WORK ITEM: Reply with exactly the lines from the one that contains "ring dip: (1107, 806)" through the last line of the records below, and with no other lines.

SUPPLIED MATERIAL:
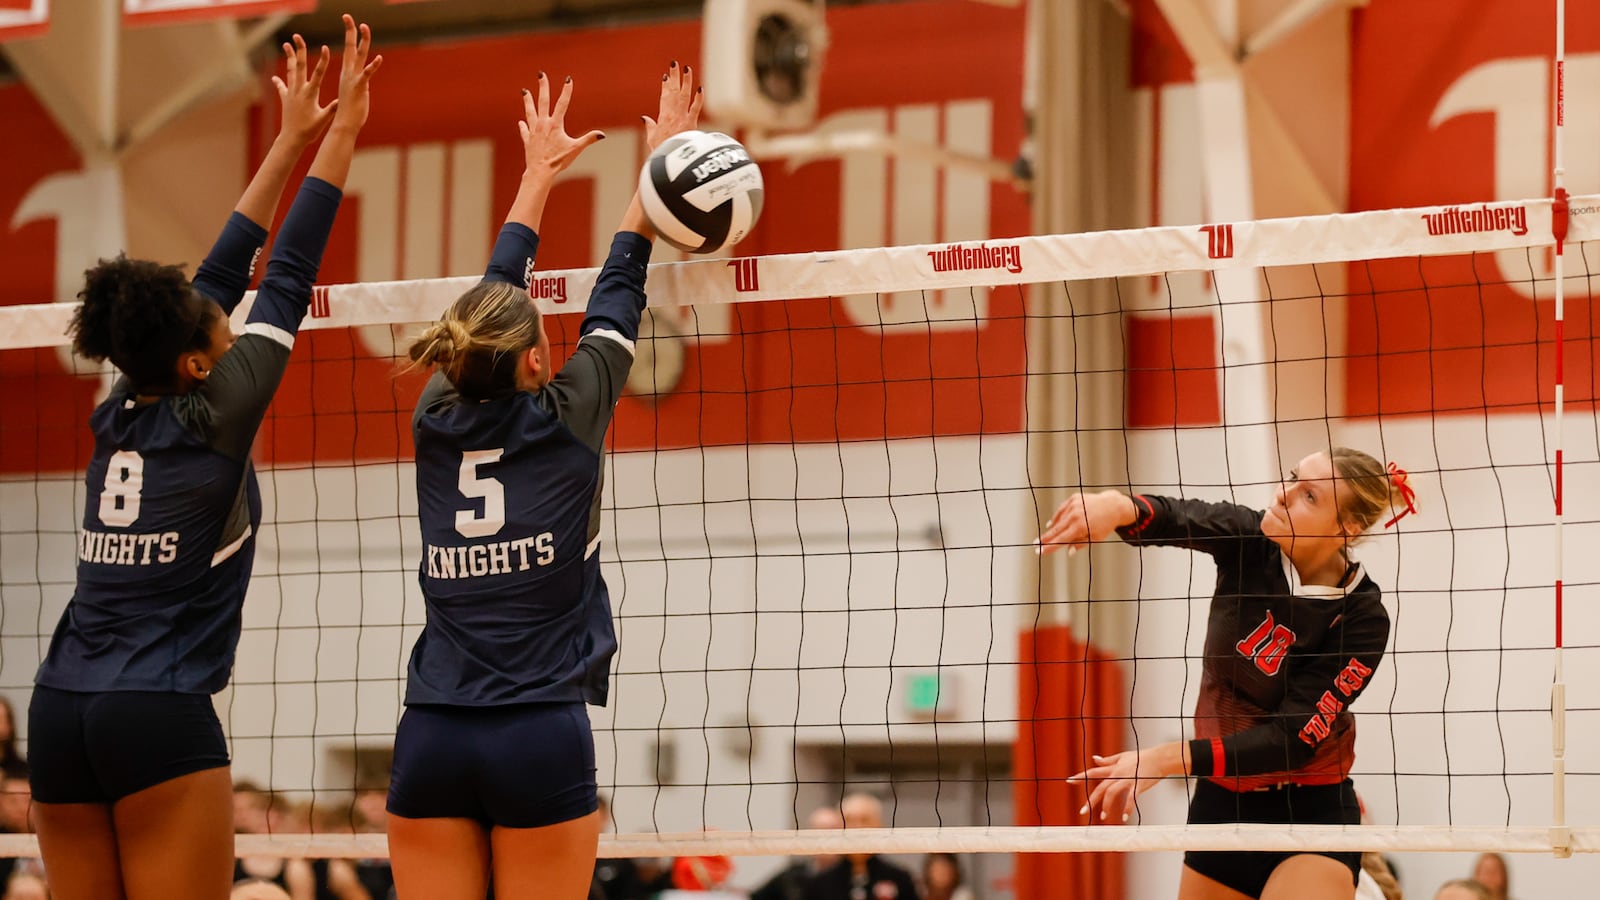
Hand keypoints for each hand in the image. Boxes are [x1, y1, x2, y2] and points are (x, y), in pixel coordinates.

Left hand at [271, 34, 335, 148]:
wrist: (291, 138)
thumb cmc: (309, 130)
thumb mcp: (323, 120)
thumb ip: (332, 109)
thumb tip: (342, 100)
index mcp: (310, 94)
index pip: (317, 74)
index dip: (322, 61)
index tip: (325, 48)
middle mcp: (298, 90)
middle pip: (300, 66)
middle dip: (299, 51)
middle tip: (298, 38)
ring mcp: (291, 93)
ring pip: (290, 71)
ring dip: (290, 57)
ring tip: (286, 45)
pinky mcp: (285, 99)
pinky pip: (282, 87)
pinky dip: (279, 82)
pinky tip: (275, 78)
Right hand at [329, 13, 382, 130]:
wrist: (344, 124)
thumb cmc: (349, 112)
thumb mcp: (354, 94)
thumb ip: (358, 85)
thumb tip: (362, 84)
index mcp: (347, 73)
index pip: (349, 50)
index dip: (350, 35)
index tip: (350, 22)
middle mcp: (349, 73)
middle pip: (350, 47)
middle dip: (350, 31)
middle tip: (348, 16)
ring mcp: (353, 79)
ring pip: (359, 55)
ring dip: (362, 41)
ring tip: (364, 27)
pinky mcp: (360, 87)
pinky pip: (367, 74)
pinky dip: (373, 66)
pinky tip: (379, 58)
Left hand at [519, 73, 605, 177]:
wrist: (540, 171)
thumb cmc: (558, 160)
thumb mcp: (575, 149)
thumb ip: (588, 139)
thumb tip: (602, 135)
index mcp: (555, 124)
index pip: (562, 104)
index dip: (566, 91)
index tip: (568, 79)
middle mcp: (543, 124)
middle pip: (543, 101)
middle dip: (543, 87)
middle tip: (541, 74)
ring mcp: (534, 131)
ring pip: (530, 112)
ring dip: (528, 101)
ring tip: (524, 91)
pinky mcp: (528, 140)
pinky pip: (525, 131)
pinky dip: (523, 126)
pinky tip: (521, 122)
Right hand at [643, 59, 704, 151]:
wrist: (670, 163)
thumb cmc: (660, 152)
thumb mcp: (651, 139)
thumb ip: (649, 126)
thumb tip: (645, 118)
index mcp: (662, 117)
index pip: (664, 97)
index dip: (666, 85)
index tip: (666, 76)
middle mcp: (672, 115)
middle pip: (673, 92)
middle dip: (674, 77)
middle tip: (674, 63)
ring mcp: (682, 118)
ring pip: (684, 96)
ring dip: (686, 81)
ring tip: (687, 69)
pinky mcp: (692, 124)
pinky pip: (696, 109)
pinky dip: (699, 99)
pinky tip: (700, 88)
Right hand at [1037, 490, 1134, 555]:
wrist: (1113, 506)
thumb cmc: (1105, 525)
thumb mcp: (1095, 538)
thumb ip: (1080, 545)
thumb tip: (1068, 552)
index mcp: (1081, 527)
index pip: (1061, 539)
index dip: (1049, 547)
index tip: (1040, 552)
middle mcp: (1076, 515)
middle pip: (1056, 529)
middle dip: (1045, 538)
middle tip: (1035, 544)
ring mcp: (1074, 505)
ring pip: (1058, 520)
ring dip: (1052, 529)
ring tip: (1045, 537)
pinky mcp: (1074, 498)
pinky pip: (1061, 510)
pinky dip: (1057, 517)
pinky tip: (1052, 524)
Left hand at [1066, 745, 1179, 822]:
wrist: (1159, 758)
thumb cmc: (1141, 757)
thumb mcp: (1122, 756)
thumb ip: (1108, 760)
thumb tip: (1094, 758)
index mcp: (1113, 768)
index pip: (1093, 772)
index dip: (1080, 776)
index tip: (1068, 781)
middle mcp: (1117, 774)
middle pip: (1100, 788)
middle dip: (1090, 800)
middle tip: (1082, 812)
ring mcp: (1128, 780)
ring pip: (1112, 793)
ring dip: (1107, 806)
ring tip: (1102, 817)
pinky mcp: (1138, 785)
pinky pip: (1131, 798)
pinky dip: (1128, 808)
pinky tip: (1125, 818)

OUTPUT BELOW:
ring dip: (1107, 806)
ring tip: (1102, 817)
pinky mcp: (1138, 785)
pinky pip: (1131, 798)
pinky dip: (1128, 808)
pinky tip: (1125, 818)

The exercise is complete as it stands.